Mycobacterium tuberculosis cell envelope is a treasure house of biologically active lipids of fascinating molecular architecture. Although genetic studies have alluded to an array of genes in biosynthesis of complex lipids, their mechanistic, structural, and biochemical principles have not been investigated. Here, we have dissected the molecular logic underlying the biosynthesis of a virulence lipid phthiocerol dimycocerosate (PDIM). Cell-free reconstitution studies demonstrate that polyketide synthases, which are usually involved in the biosynthesis of secondary metabolites, are responsible for generating complex lipids in mycobacteria. We show that PapA5 protein directly transfers the protein bound mycocerosic acid analogs on phthiocerol to catalyze the final esterification step. Based on precise identification of biological functions of proteins from Pps cluster, we have rationally produced a nonmethylated variant of mycocerosate esters. Apart from elucidating mechanisms that generate chemical heterogeneity with PDIMs, this study also presents an attractive approach to explore host-pathogen interactions by altering mycobacterial surface coat.

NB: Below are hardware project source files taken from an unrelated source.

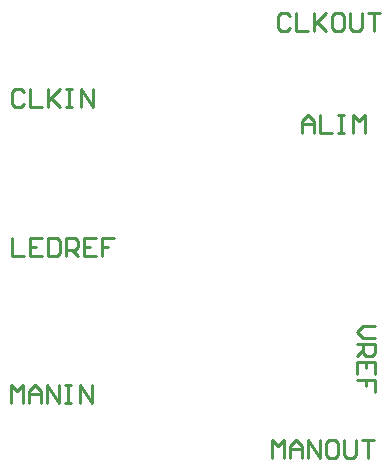
<source format=gm1>
G04 Layer_Color=16711935*
%FSLAX24Y24*%
%MOIN*%
G70*
G01*
G75*
%ADD18C,0.0100*%
D18*
X32050Y36650D02*
X31950Y36750D01*
X31750D01*
X31650Y36650D01*
Y36250D01*
X31750Y36150D01*
X31950D01*
X32050Y36250D01*
X32250Y36750D02*
Y36150D01*
X32650D01*
X32850Y36750D02*
Y36150D01*
Y36350D01*
X33249Y36750D01*
X32950Y36450D01*
X33249Y36150D01*
X33449Y36750D02*
X33649D01*
X33549D01*
Y36150D01*
X33449D01*
X33649D01*
X33949D02*
Y36750D01*
X34349Y36150D01*
Y36750D01*
X31650Y31800D02*
Y31200D01*
X32050D01*
X32650Y31800D02*
X32250D01*
Y31200D01*
X32650D01*
X32250Y31500D02*
X32450D01*
X32850Y31800D02*
Y31200D01*
X33150D01*
X33249Y31300D01*
Y31700D01*
X33150Y31800D01*
X32850D01*
X33449Y31200D02*
Y31800D01*
X33749D01*
X33849Y31700D01*
Y31500D01*
X33749Y31400D01*
X33449D01*
X33649D02*
X33849Y31200D01*
X34449Y31800D02*
X34049D01*
Y31200D01*
X34449D01*
X34049Y31500D02*
X34249D01*
X35049Y31800D02*
X34649D01*
Y31500D01*
X34849D01*
X34649D01*
Y31200D01*
X31600Y26300D02*
Y26900D01*
X31800Y26700D01*
X32000Y26900D01*
Y26300D01*
X32200D02*
Y26700D01*
X32400Y26900D01*
X32600Y26700D01*
Y26300D01*
Y26600D01*
X32200D01*
X32800Y26300D02*
Y26900D01*
X33199Y26300D01*
Y26900D01*
X33399D02*
X33599D01*
X33499D01*
Y26300D01*
X33399D01*
X33599D01*
X33899D02*
Y26900D01*
X34299Y26300D01*
Y26900D01*
X40300Y24450D02*
Y25050D01*
X40500Y24850D01*
X40700Y25050D01*
Y24450D01*
X40900D02*
Y24850D01*
X41100Y25050D01*
X41300Y24850D01*
Y24450D01*
Y24750D01*
X40900D01*
X41500Y24450D02*
Y25050D01*
X41899Y24450D01*
Y25050D01*
X42399D02*
X42199D01*
X42099Y24950D01*
Y24550D01*
X42199Y24450D01*
X42399D01*
X42499Y24550D01*
Y24950D01*
X42399Y25050D01*
X42699D02*
Y24550D01*
X42799Y24450D01*
X42999D01*
X43099Y24550D01*
Y25050D01*
X43299D02*
X43699D01*
X43499D01*
Y24450D01*
X43750Y28850D02*
X43350D01*
X43150Y28650D01*
X43350Y28450D01*
X43750D01*
X43150Y28250D02*
X43750D01*
Y27950D01*
X43650Y27850D01*
X43450D01*
X43350Y27950D01*
Y28250D01*
Y28050D02*
X43150Y27850D01*
X43750Y27251D02*
Y27650D01*
X43150D01*
Y27251D01*
X43450Y27650D02*
Y27450D01*
X43750Y26651D02*
Y27051D01*
X43450D01*
Y26851D01*
Y27051D01*
X43150D01*
X41300Y35300D02*
Y35700D01*
X41500Y35900D01*
X41700Y35700D01*
Y35300D01*
Y35600D01*
X41300D01*
X41900Y35900D02*
Y35300D01*
X42300D01*
X42500Y35900D02*
X42700D01*
X42600D01*
Y35300D01*
X42500D01*
X42700D01*
X42999D02*
Y35900D01*
X43199Y35700D01*
X43399Y35900D01*
Y35300D01*
X40900Y39200D02*
X40800Y39300D01*
X40600D01*
X40500Y39200D01*
Y38800D01*
X40600Y38700D01*
X40800D01*
X40900Y38800D01*
X41100Y39300D02*
Y38700D01*
X41500D01*
X41700Y39300D02*
Y38700D01*
Y38900D01*
X42099Y39300D01*
X41800Y39000D01*
X42099Y38700D01*
X42599Y39300D02*
X42399D01*
X42299Y39200D01*
Y38800D01*
X42399Y38700D01*
X42599D01*
X42699Y38800D01*
Y39200D01*
X42599Y39300D01*
X42899D02*
Y38800D01*
X42999Y38700D01*
X43199D01*
X43299Y38800D01*
Y39300D01*
X43499D02*
X43899D01*
X43699D01*
Y38700D01*
M02*

</source>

结核分枝杆菌的细胞包膜是一个充满具有迷人分子结构的生物活性脂质的宝库。尽管遗传学研究已经提及了一系列参与复杂脂质生物合成的基因,但它们的机制、结构和生化原理尚未得到研究。在此,我们剖析了毒力脂质结核硬脂酸双分枝菌酸酯(PDIM)生物合成背后的分子逻辑。无细胞重建研究表明,通常参与次生代谢物生物合成的聚酮合酶负责在分枝杆菌中生成复杂脂质。我们发现PapA5蛋白直接将与蛋白质结合的分枝菌酸类似物转移到结核硬脂醇上,以催化最后的酯化步骤。基于对来自Pps簇的蛋白质生物学功能的精确鉴定,我们合理地制备了一种非甲基化的分枝菌酸酯变体。除了阐明产生具有化学异质性的PDIMs的机制外,本研究还提出了一种通过改变分枝杆菌表面包膜来探索宿主-病原体相互作用的有吸引力的方法。